Thursday, February 10, 2011

Fisher Capital Management Report Part 2 - The UK Emergency Budget

Fisher Capital Management Report Part 2- The UK has had an emergency budget and it could have been much worse. The heavy lifting is being done by a rise in VAT bringing in £13 billion. On the spending side the cuts are achieved by freezing public sector pay, indexing state benefits to the CPI rather than the faster-rising RPI and freezing child benefits. State pensions will be indexed to the higher of wages or the CPI but the pension age will be raised to 66 fairly soon.
Interest rates are projected to remain low, with inflation absent; and it is possible that Quantitative Easing will need to be resumed but on present prospects this seems unlikely to be necessary. Another concern is with the regulative proposals. There is an antibank mentality developing in this coalition government, which is most unfortunate; much of it seems to emanate from Vince Cable and the Lib Dems. Yet a moment’s thought should be enough to convince one that we need bank credit expansion and a return to competition on the bank high street in order to foster recovery and enterprise. Ever tougher bank regulation is what was needed before, at the peak of expansion, not now in the slough of recession giving way to recovery.
Talk of breaking up banks fails to recognise the natural economics of banks, which favours scale and risk-spreading. Talk of capping mortgage lending at modest percentages of income is also unfortunate when the UK want to see a revival of it’s housing market, now once again back in the doldrums. A last area of concern is the state of the labour market. The UK do have near ‘full employment’ if one discounts the modest temporary effect of recession. But this only applies to those normally looking for work. : There is now a large group of people who are claiming benefits of various sorts in order to stay out of the labour market. Disability benefit is one route; nother is the having of children in order to get child benefits and related parenting allowances, with tragic consequences for some children.
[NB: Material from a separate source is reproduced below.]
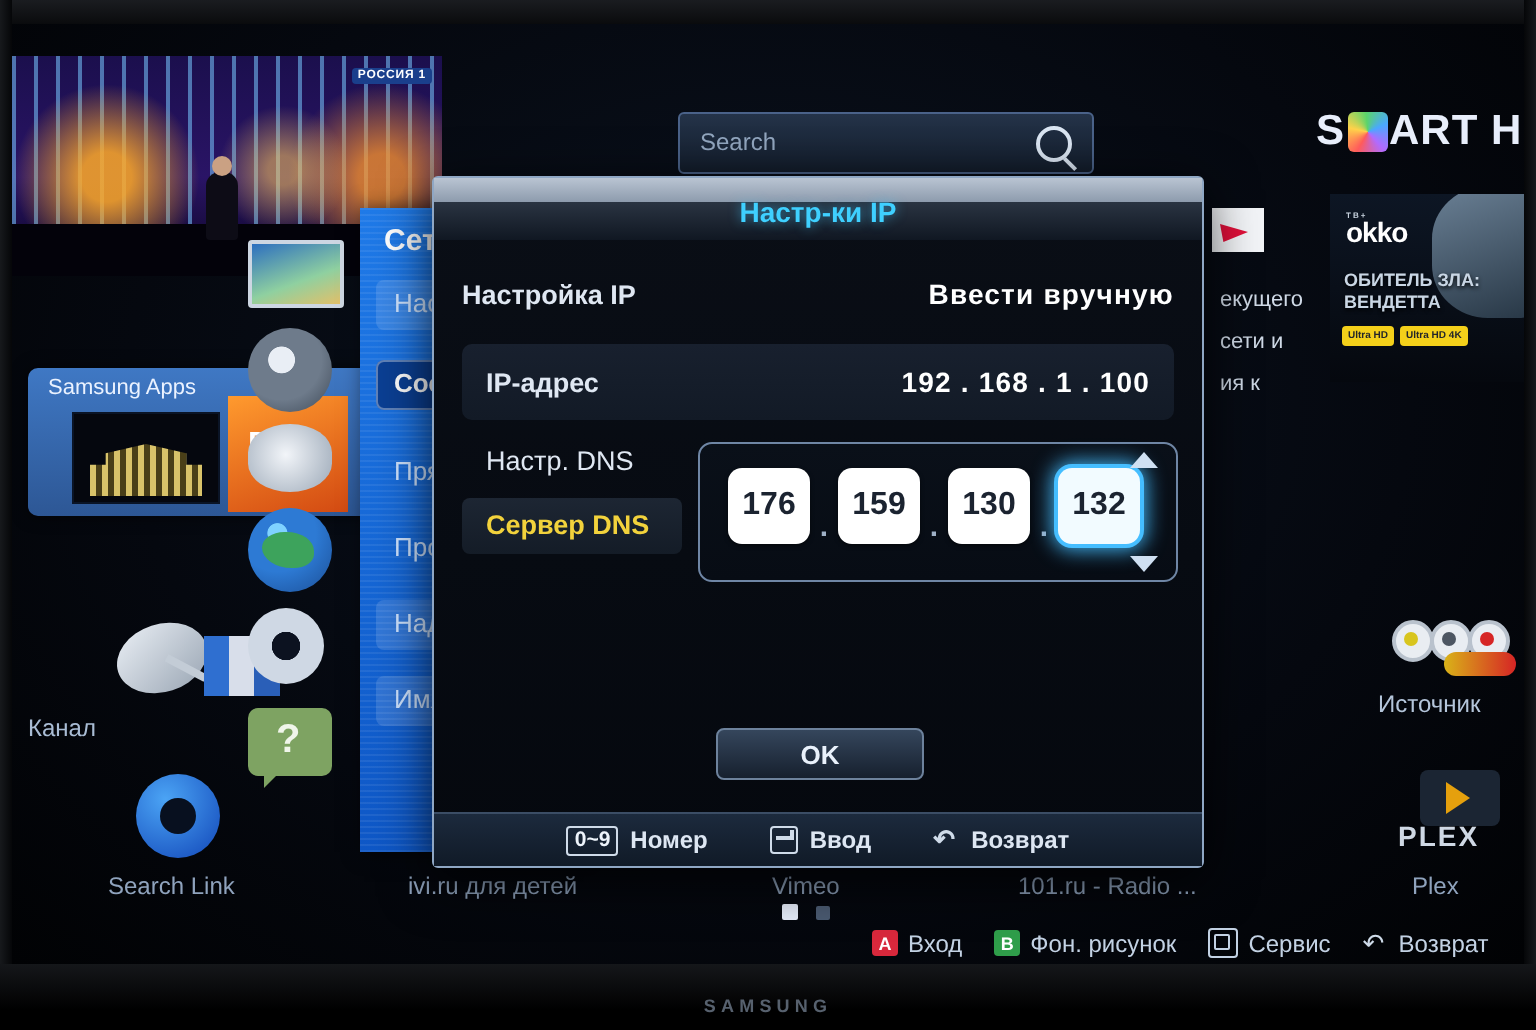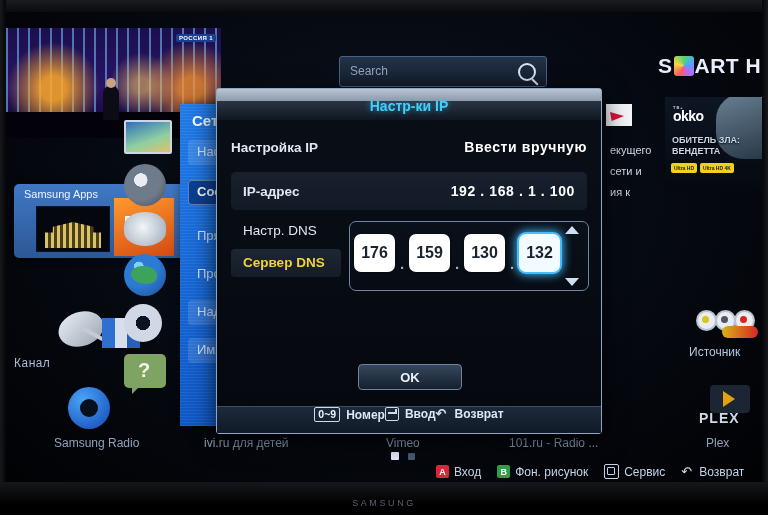"176" .octets { left: 4px -> 14px }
Tightening up of this has been signalled in the budget but this has happened before, with no proper follow-through. Another UK labour market problem is the resurgence of union power as Labour loosened the union laws passed before 1997. One key loosening was the 12-week rule, which allows workers to breach their contracts with impunity when on strike until 12 weeks of strike have occurred. When strikes are designed for short periods for maximum disruption, this 12 week period can take a long time to trigger. During it the employing firm is unable to defend itself by recruiting a different labour force.
Under the pre-1997 legislation firms were able to dismiss workers in breach of contract, provided they did so in a non-discriminatory way. This led to a huge reduction in strikes and a large rise in UK productivity, to the great general benefit. As we have seen in recent years, certain unions are exploiting this 12-week rule to damage the economy — the classic case has been the BA dispute where UNITE has persisted in attempting to defend well-above market wages for cabin crew. In sum the budget was a decent start in restoring fiscal sanity. But only a start. The UK now needs urgent attention to the creation of a proper tax system with low marginal rates but generating a reliable revenue source — the two are perfectly compatible. It needs sense and restraint in regulation. Finally they need to reform their labour market yet again.